How to test a collection of samples are sampled with replacement or not?

210 Views Asked by At

A box is full of balls with $m$ different colors, and for each color, there are $n$ balls. So the total number of balls is $m*n$. Note that $m$ is unknown, $n$ is already known, and balls can only be distinguished by the color.

Now, if one draws $N$ samples from the box with replacement or without replacement, how can I know whether the sample is drawn with replacement or not? any hypothesis test to tackle it?

Thanks!


To make the question clearer:

What I am concerned is that how to measure the degree that the current samples are drawn with replacement. It might be a function $f$, which takes the samples $\{x\}$, $m$, and $n$ as inputs. If $f(\{x\}, n, m) = 1$, then the sampling process is sampling with replacement; If $f(\{x\}, n, m) = 0$ , then the sampling process is sampling without replacement. Other values between 0 and 1 describe the likelihood that the sampling process is with replacement.

1

There are 1 best solutions below

2
On BEST ANSWER

You can compute the expected distribution of colors in the two cases. Intuitively, the distribution will be more even if the draws are without replacement, because if one color has many balls drawn at one point it will tend to have fewer drawn afterwards. If you have only a few draws you won't be able to tell the difference. If you have lots of draws you can be confident that you know $m$-it is the number of different colors you have seen.

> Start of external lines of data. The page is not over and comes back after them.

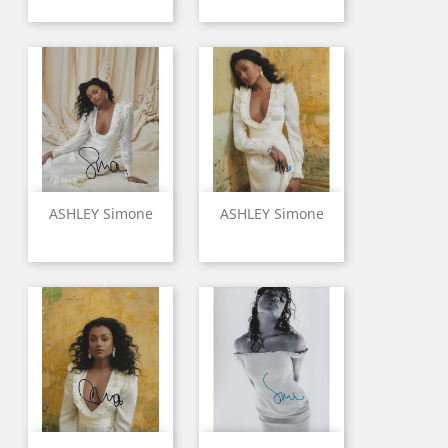
ASHLEY Simone
ASHLEY Simone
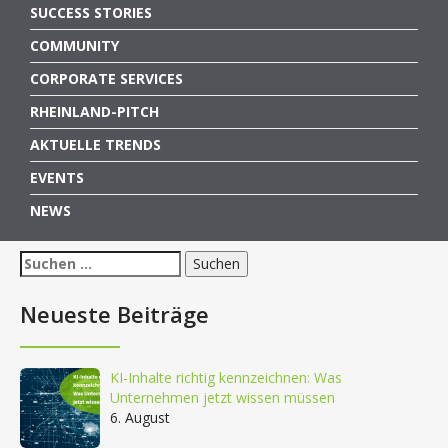
SUCCESS STORIES
COMMUNITY
CORPORATE SERVICES
RHEINLAND-PITCH
AKTUELLE TRENDS
EVENTS
NEWS
Suchen
nach:
Neueste Beiträge
KI-Inhalte richtig kennzeichnen: Was
Unternehmen jetzt wissen müssen
6. August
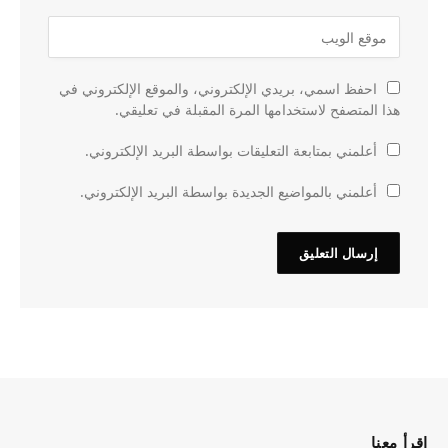
احفظ اسمي، بريدي الإلكتروني، والموقع الإلكتروني في
هذا المتصفح لاستخدامها المرة المقبلة في تعليقي.
أعلمني بمتابعة التعليقات بواسطة البريد الإلكتروني.
أعلمني بالمواضيع الجديدة بواسطة البريد الإلكتروني.
اقرأ معنا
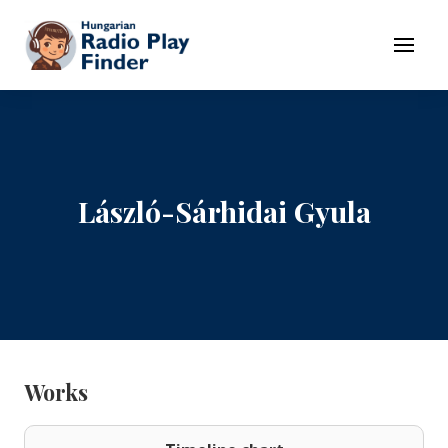
To navigation
To contents
Menu
László-Sárhidai Gyula
Works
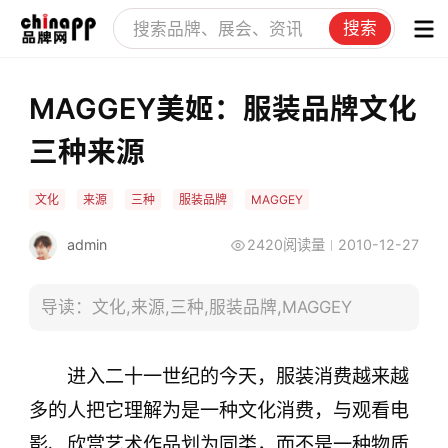
搜索
MAGGEY美姬：服装品牌文化
三种来源
文化
来源
三种
服装品牌
MAGGEY
admin
2420阅读量
2010-12-27
导读：文化,来源,三种,服装品牌,MAGGEY
进入二十一世纪的今天，服装消费越来越
多的人把它理解为是一种文化消费，与观看电
影、欣赏艺术作品划为同类，而不是一种物质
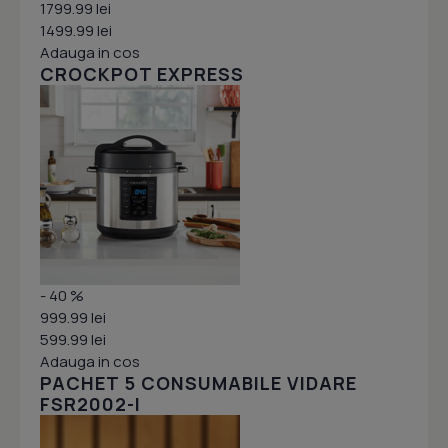
1799.99 lei
1499.99 lei
Adauga in cos
CROCKPOT EXPRESS
- 40 %
999.99 lei
599.99 lei
Adauga in cos
PACHET 5 CONSUMABILE VIDARE
FSR2002-I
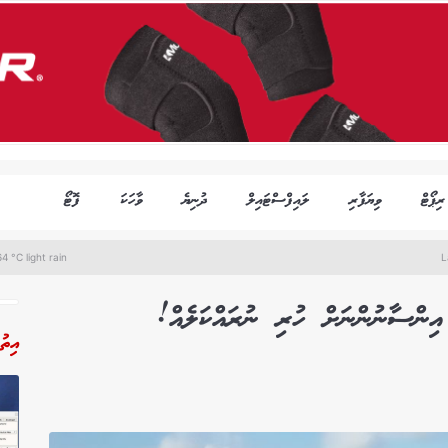
ރިޕޯޓް
ވިޔަފާރި
ލައިފްސްޓައިލް
ދުނިޔެ
ވާހަކަ
ފޮޓޯ
4 °C light rain
L
އިންސާނުންނަށް ހުރި ނުރައްކަލެއް!
އިތު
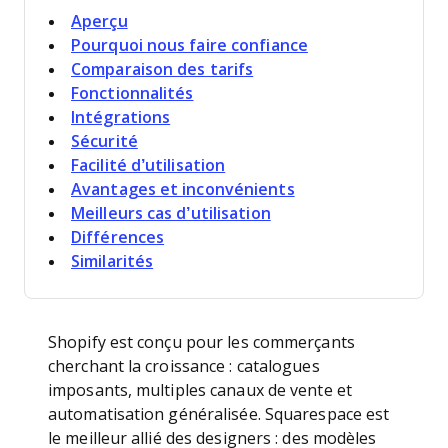
Aperçu
Pourquoi nous faire confiance
Comparaison des tarifs
Fonctionnalités
Intégrations
Sécurité
Facilité d’utilisation
Avantages et inconvénients
Meilleurs cas d’utilisation
Différences
Similarités
Shopify est conçu pour les commerçants
cherchant la croissance : catalogues
imposants, multiples canaux de vente et
automatisation généralisée. Squarespace est
le meilleur allié des designers : des modèles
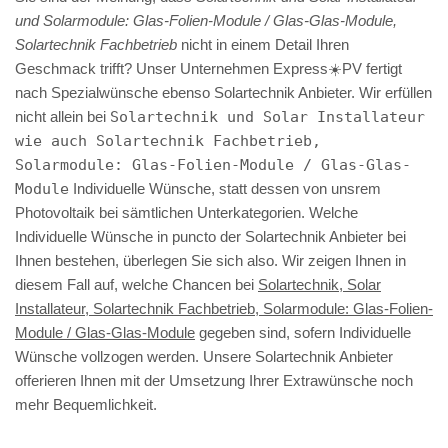
und Solarmodule: Glas-Folien-Module / Glas-Glas-Module,
Solartechnik Fachbetrieb
nicht in einem Detail Ihren
Geschmack trifft? Unser Unternehmen Express☀️PV️ fertigt
nach Spezialwünsche ebenso Solartechnik Anbieter. Wir erfüllen
nicht allein bei
Solartechnik und Solar Installateur
wie auch Solartechnik Fachbetrieb,
Solarmodule: Glas-Folien-Module / Glas-Glas-
Module
Individuelle Wünsche, statt dessen von unsrem
Photovoltaik bei sämtlichen Unterkategorien. Welche
Individuelle Wünsche in puncto der Solartechnik Anbieter bei
Ihnen bestehen, überlegen Sie sich also. Wir zeigen Ihnen in
diesem Fall auf, welche Chancen bei
Solartechnik, Solar
Installateur, Solartechnik Fachbetrieb, Solarmodule: Glas-Folien-
Module / Glas-Glas-Module
gegeben sind, sofern Individuelle
Wünsche vollzogen werden. Unsere Solartechnik Anbieter
offerieren Ihnen mit der Umsetzung Ihrer Extrawünsche noch
mehr Bequemlichkeit.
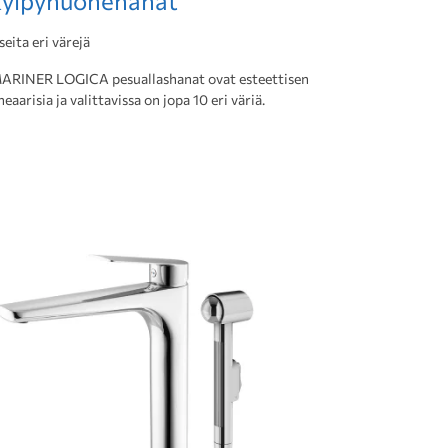
kylpyhuonehanat
seita eri värejä
ARINER LOGICA pesuallashanat ovat esteettisen
ineaarisia ja valittavissa on jopa 10 eri väriä.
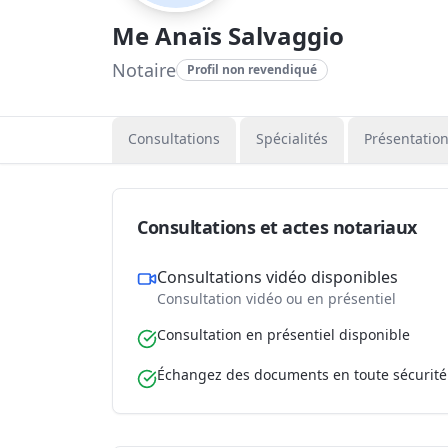
Me Anaïs Salvaggio
Notaire
Profil non revendiqué
Consultations
Spécialités
Présentatio
Consultations et actes notariaux
Consultations vidéo disponibles
Consultation vidéo ou en présentiel
Consultation en présentiel disponible
Échangez des documents en toute sécurité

To be formal about it, you have lots of hypotheses available-if you have seen $k$ different colors so far you can assume there are $k, k+1, k+2, \dots$ colors and with/without replacement. You can compute the chance of your observed draw based on each of these hypotheses. If you have enough draws, one will stand out. I suspect that will only happen when you have enough draws to believe you have seen all the colors, probably when the minimum number of any one color is three (maybe two). Even so, if $n$ is large it will be hard to tell whether there is replacement until you have a reasonable fraction of $n$ of each color.

Added in response to comment: That is exactly what I was trying to answer. Suppose you draw $30$ balls and find $10$ different colors. You can frame a number of hypotheses:

  1. 10 colors, draw with replacement
  2. 10 colors, draw without replacement
  3. 11 colors, draw with replacement
  4. 11 colors, draw without replacement
  5. and so on

You can compute the chance of your observed draw under each of these. If you have a few of each color you have seen, the chance that you have missed a color entirely is low, so you won't need to go down the list very far. Number 1 will be more probable than number 2 if the distribution among the colors is rather uneven. Number 2 will be favored if the distribution is even.